• **TASK REQUIREMENTS**
Range to output from the entries below: the line containing "X156225000Y-48885000D03*" through the line containing "X132471000Y-105420000D03*". Set it down exactly, ends included, nothing else.
THE DATA: Begin
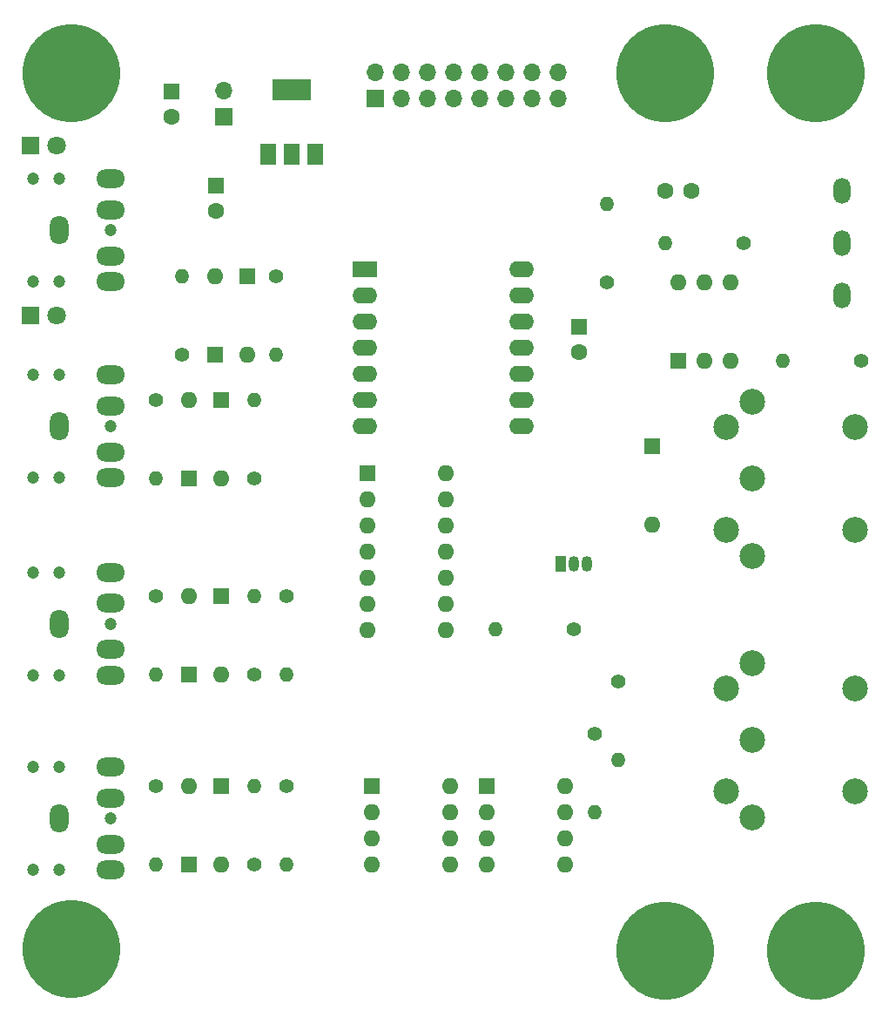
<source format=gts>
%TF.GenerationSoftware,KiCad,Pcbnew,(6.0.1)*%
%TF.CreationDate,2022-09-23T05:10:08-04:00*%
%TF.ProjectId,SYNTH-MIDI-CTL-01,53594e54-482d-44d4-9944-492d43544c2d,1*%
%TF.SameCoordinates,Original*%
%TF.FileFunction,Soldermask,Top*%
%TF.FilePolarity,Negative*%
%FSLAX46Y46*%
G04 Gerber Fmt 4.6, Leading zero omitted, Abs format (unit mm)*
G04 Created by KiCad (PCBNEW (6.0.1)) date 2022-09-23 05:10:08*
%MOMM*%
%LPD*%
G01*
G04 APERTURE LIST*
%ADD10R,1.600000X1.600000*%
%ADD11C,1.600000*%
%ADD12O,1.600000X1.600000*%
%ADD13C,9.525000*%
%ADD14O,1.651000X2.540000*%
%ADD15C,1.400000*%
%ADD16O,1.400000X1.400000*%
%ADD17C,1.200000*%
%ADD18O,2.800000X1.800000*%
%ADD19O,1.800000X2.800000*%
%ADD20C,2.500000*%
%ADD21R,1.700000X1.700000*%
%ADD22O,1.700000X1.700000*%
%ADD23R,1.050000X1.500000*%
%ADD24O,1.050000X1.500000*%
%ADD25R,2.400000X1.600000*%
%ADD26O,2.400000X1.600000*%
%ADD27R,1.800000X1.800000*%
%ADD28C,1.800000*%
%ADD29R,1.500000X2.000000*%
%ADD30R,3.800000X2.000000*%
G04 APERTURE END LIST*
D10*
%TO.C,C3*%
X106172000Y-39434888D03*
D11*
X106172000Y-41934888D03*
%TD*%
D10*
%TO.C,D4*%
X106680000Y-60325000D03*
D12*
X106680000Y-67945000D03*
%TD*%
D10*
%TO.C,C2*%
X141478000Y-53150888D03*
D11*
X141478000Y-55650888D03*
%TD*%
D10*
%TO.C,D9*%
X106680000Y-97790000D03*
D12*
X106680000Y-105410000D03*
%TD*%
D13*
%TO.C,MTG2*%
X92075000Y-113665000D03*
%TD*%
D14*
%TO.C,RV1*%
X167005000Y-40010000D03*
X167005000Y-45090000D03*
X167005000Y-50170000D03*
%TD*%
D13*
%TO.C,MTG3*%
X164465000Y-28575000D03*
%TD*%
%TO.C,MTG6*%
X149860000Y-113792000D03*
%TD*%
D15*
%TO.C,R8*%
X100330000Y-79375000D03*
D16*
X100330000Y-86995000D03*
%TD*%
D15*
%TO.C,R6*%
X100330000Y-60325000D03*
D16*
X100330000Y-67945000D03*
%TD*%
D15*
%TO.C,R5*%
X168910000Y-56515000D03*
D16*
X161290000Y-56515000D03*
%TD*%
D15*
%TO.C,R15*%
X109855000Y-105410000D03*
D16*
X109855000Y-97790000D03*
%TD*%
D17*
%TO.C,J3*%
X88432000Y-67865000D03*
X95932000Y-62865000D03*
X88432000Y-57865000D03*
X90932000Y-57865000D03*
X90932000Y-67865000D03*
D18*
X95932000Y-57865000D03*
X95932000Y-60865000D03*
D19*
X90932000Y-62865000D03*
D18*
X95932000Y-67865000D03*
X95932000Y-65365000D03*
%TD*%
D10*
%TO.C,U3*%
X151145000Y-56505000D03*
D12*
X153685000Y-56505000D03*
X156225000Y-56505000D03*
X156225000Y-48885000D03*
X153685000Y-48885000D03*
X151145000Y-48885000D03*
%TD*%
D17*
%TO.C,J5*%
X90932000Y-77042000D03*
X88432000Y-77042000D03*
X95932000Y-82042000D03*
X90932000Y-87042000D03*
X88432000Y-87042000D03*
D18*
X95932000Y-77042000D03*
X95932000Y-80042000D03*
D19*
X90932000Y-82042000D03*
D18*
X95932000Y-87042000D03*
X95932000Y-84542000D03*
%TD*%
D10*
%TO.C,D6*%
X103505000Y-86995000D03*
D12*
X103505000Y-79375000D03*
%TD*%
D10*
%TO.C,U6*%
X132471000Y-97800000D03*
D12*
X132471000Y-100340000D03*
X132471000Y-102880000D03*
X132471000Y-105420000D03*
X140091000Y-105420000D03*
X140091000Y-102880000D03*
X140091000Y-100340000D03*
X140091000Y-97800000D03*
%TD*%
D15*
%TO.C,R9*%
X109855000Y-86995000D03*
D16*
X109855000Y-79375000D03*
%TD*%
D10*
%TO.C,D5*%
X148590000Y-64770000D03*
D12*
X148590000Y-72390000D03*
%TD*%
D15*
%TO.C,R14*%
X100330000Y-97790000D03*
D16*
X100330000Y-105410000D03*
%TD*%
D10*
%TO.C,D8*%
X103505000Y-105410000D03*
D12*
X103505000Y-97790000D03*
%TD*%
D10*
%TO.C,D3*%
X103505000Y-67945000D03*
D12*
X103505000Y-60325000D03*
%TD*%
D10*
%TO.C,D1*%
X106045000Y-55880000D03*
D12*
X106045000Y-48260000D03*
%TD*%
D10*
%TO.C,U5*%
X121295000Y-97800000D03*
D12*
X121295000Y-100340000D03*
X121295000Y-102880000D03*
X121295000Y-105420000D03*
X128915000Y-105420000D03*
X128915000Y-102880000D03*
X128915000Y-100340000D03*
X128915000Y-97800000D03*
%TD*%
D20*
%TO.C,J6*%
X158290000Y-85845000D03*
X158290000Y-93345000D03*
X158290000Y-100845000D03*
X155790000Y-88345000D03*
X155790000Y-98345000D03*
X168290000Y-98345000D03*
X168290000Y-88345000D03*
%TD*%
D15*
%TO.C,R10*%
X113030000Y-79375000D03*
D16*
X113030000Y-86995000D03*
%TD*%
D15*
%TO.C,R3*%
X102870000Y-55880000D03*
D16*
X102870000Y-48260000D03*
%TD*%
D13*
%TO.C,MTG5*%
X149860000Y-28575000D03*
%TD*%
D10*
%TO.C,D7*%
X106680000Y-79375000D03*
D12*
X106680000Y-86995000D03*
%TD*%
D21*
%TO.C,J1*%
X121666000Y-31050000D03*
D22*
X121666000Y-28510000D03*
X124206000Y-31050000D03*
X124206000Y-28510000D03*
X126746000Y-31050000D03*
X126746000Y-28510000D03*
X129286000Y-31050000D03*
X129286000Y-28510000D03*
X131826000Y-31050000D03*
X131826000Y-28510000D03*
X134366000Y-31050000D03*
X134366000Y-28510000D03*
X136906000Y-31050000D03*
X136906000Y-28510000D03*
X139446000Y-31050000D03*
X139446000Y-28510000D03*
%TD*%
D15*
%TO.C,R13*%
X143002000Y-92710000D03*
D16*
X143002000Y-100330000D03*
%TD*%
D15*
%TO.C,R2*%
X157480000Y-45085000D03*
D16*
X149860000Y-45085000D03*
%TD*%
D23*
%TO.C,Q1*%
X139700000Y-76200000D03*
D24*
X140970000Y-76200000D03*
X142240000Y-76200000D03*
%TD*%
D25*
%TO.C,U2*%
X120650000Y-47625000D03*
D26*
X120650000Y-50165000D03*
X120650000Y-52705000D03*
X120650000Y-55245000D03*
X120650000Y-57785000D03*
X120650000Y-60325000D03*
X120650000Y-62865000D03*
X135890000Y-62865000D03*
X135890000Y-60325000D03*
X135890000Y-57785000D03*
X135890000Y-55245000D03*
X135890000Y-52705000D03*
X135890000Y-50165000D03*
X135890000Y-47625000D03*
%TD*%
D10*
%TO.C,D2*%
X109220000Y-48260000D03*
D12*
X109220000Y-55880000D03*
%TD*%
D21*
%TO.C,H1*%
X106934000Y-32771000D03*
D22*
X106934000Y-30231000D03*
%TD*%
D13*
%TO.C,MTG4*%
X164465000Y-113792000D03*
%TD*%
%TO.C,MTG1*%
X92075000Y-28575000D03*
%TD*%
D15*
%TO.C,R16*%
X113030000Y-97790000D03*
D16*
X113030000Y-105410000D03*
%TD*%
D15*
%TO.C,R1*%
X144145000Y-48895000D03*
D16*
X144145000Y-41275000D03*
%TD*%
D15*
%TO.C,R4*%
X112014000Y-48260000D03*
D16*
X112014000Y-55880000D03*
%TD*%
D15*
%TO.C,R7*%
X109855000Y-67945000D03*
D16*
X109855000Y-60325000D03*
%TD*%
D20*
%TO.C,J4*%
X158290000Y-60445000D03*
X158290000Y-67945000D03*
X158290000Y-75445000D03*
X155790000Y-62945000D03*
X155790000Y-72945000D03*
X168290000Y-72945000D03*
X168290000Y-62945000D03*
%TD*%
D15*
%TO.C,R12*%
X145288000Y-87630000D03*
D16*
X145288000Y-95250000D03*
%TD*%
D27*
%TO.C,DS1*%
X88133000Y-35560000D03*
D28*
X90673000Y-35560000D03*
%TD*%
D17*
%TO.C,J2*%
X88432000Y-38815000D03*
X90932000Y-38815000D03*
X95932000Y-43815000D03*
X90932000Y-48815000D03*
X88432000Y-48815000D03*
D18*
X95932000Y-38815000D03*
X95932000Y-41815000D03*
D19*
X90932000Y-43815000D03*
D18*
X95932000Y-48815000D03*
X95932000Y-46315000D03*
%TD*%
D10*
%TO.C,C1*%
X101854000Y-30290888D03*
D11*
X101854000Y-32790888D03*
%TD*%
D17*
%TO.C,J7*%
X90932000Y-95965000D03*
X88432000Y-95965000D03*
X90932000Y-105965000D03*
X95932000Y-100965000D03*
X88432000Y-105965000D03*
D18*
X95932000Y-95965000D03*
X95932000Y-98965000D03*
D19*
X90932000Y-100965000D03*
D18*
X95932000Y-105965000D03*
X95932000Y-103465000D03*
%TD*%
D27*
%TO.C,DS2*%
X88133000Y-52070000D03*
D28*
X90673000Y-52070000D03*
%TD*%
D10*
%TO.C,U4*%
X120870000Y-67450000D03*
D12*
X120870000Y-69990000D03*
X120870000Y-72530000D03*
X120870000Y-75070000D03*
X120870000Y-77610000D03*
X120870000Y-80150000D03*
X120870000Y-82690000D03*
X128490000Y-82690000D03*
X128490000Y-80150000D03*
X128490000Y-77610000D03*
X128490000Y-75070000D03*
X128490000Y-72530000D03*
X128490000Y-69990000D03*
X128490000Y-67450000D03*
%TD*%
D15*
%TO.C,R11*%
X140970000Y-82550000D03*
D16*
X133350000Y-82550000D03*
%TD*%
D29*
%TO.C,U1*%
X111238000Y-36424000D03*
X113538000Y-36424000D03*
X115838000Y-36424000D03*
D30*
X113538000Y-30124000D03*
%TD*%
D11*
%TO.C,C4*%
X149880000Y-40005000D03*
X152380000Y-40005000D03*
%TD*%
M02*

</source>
THE DATA: End
• **SOLUTION**
X156225000Y-48885000D03*
X153685000Y-48885000D03*
X151145000Y-48885000D03*
%TD*%
D17*
%TO.C,J5*%
X90932000Y-77042000D03*
X88432000Y-77042000D03*
X95932000Y-82042000D03*
X90932000Y-87042000D03*
X88432000Y-87042000D03*
D18*
X95932000Y-77042000D03*
X95932000Y-80042000D03*
D19*
X90932000Y-82042000D03*
D18*
X95932000Y-87042000D03*
X95932000Y-84542000D03*
%TD*%
D10*
%TO.C,D6*%
X103505000Y-86995000D03*
D12*
X103505000Y-79375000D03*
%TD*%
D10*
%TO.C,U6*%
X132471000Y-97800000D03*
D12*
X132471000Y-100340000D03*
X132471000Y-102880000D03*
X132471000Y-105420000D03*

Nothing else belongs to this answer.